### What is expected
Copy each line from the records below in which the word "Brava" is found.
------ Material for the task ------
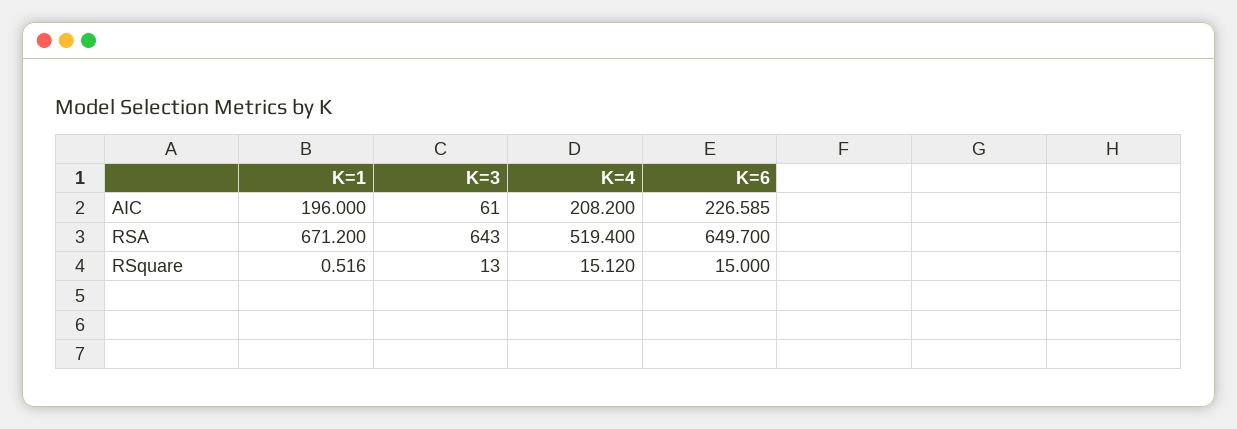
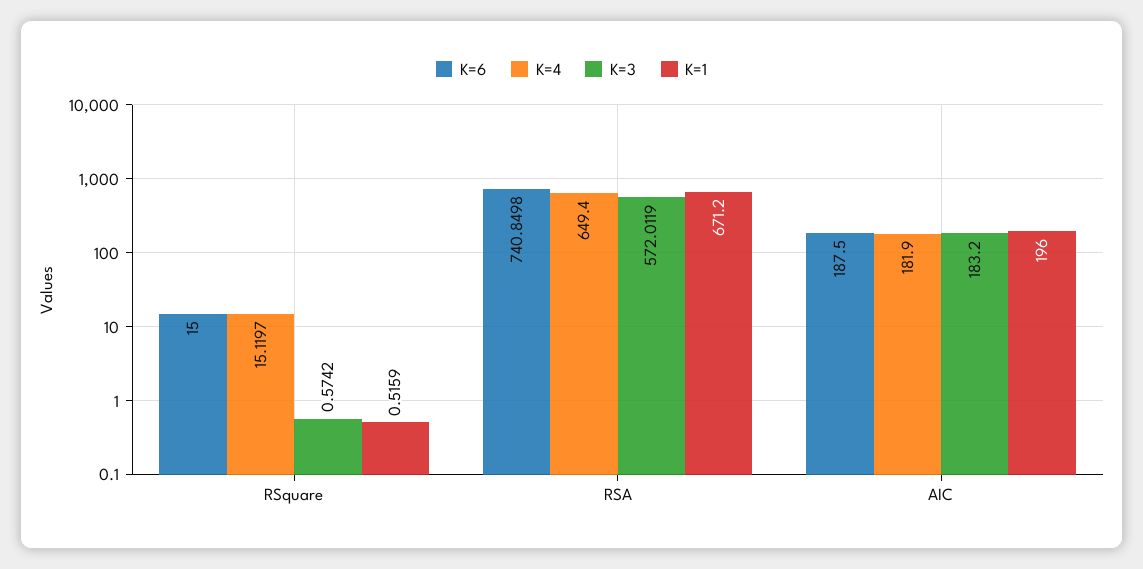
  {
    "K=1": {
      "AIC": 196,
      "RSA": 671.2,
      "RSquare": 0.5159
    },
    "K=3": {
-     "AIC": 61,
+     "AIC": 183.2,
-     "RSA": 643,
+     "RSA": 572.0119,
-     "RSquare": 13
+     "RSquare": 0.5742
    },
    "K=4": {
-     "AIC": 208.2,
+     "AIC": 181.9,
-     "RSA": 519.4,
+     "RSA": 649.4,
      "RSquare": 15.1197
    },
    "K=6": {
-     "AIC": 226.585,
+     "AIC": 187.5,
-     "RSA": 649.7,
+     "RSA": 740.8498,
      "RSquare": 15
    }
  }

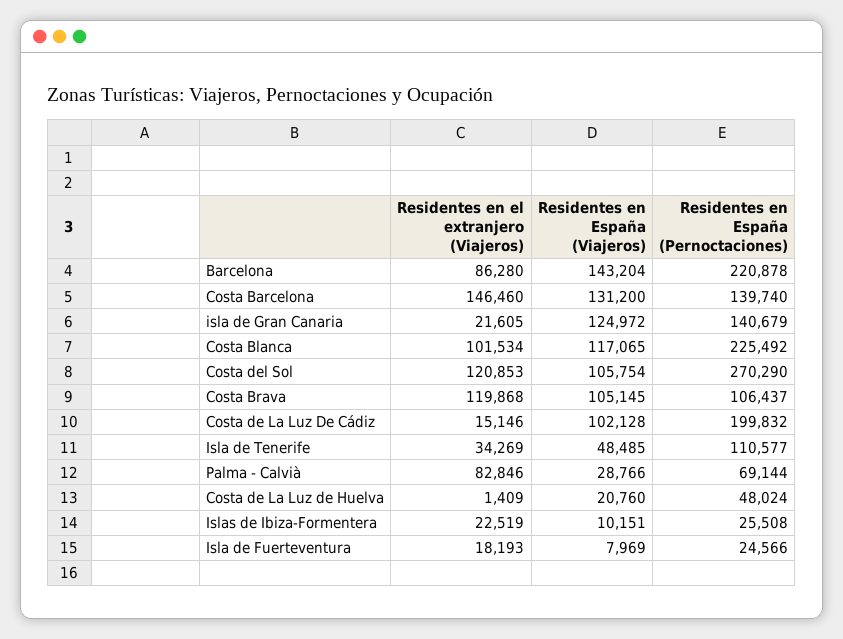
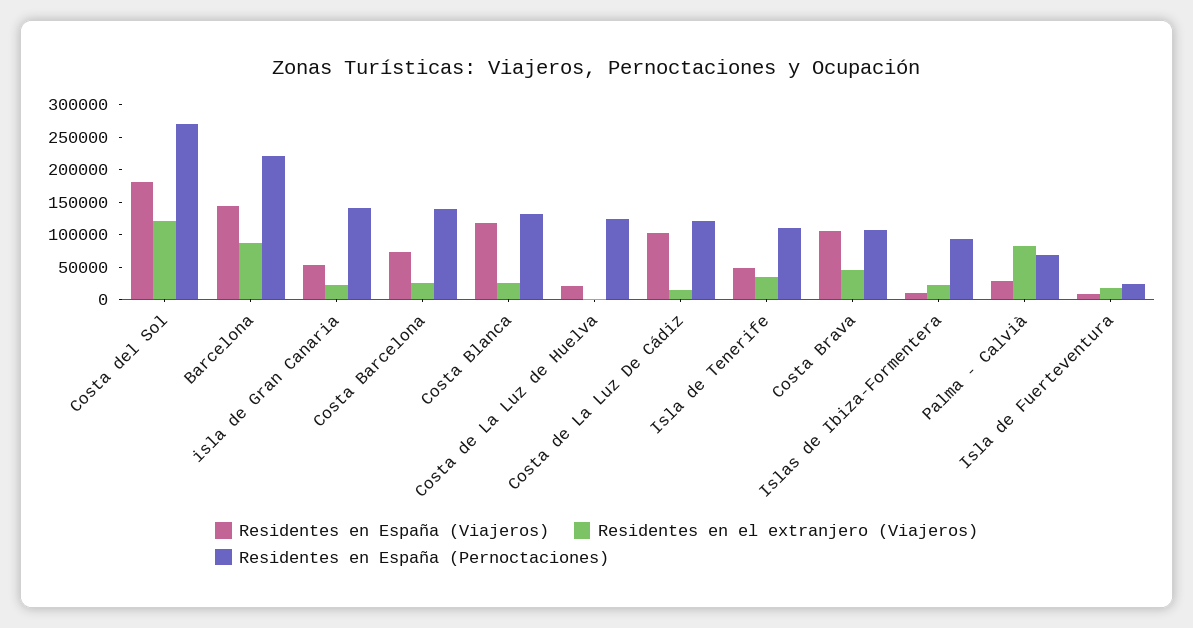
  {
    "Residentes en el extranjero (Viajeros)": {
      "Barcelona": 86280,
-     "Costa Barcelona": 146460,
+     "Costa Barcelona": 25000,
      "isla de Gran Canaria": 21605,
-     "Costa Blanca": 101534,
+     "Costa Blanca": 25000,
      "Costa del Sol": 120853,
-     "Costa Brava": 119868,
+     "Costa Brava": 50000,
      "Costa de La Luz De Cádiz": 15146,
      "Isla de Tenerife": 34269,
      "Palma - Calvià": 82846,
      "Costa de La Luz de Huelva": 1409,
      "Islas de Ibiza-Formentera": 22519,
      "Isla de Fuerteventura": 18193
    },
    "Residentes en España (Viajeros)": {
      "Barcelona": 143204,
-     "Costa Barcelona": 131200,
+     "Costa Barcelona": 75000,
-     "isla de Gran Canaria": 124972,
+     "isla de Gran Canaria": 50000,
      "Costa Blanca": 117065,
-     "Costa del Sol": 105754,
+     "Costa del Sol": 175000,
      "Costa Brava": 105145,
      "Costa de La Luz De Cádiz": 102128,
      "Isla de Tenerife": 48485,
      "Palma - Calvià": 28766,
      "Costa de La Luz de Huelva": 20760,
      "Islas de Ibiza-Formentera": 10151,
      "Isla de Fuerteventura": 7969
    },
    "Residentes en España (Pernoctaciones)": {
      "Barcelona": 220878,
      "Costa Barcelona": 139740,
      "isla de Gran Canaria": 140679,
-     "Costa Blanca": 225492,
+     "Costa Blanca": 125000,
      "Costa del Sol": 270290,
      "Costa Brava": 106437,
-     "Costa de La Luz De Cádiz": 199832,
+     "Costa de La Luz De Cádiz": 125000,
      "Isla de Tenerife": 110577,
      "Palma - Calvià": 69144,
-     "Costa de La Luz de Huelva": 48024,
+     "Costa de La Luz de Huelva": 125000,
-     "Islas de Ibiza-Formentera": 25508,
+     "Islas de Ibiza-Formentera": 100000,
      "Isla de Fuerteventura": 24566
    }
  }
------
### Answer
-     "Costa Brava": 119868,
+     "Costa Brava": 50000,
      "Costa Brava": 105145,
      "Costa Brava": 106437,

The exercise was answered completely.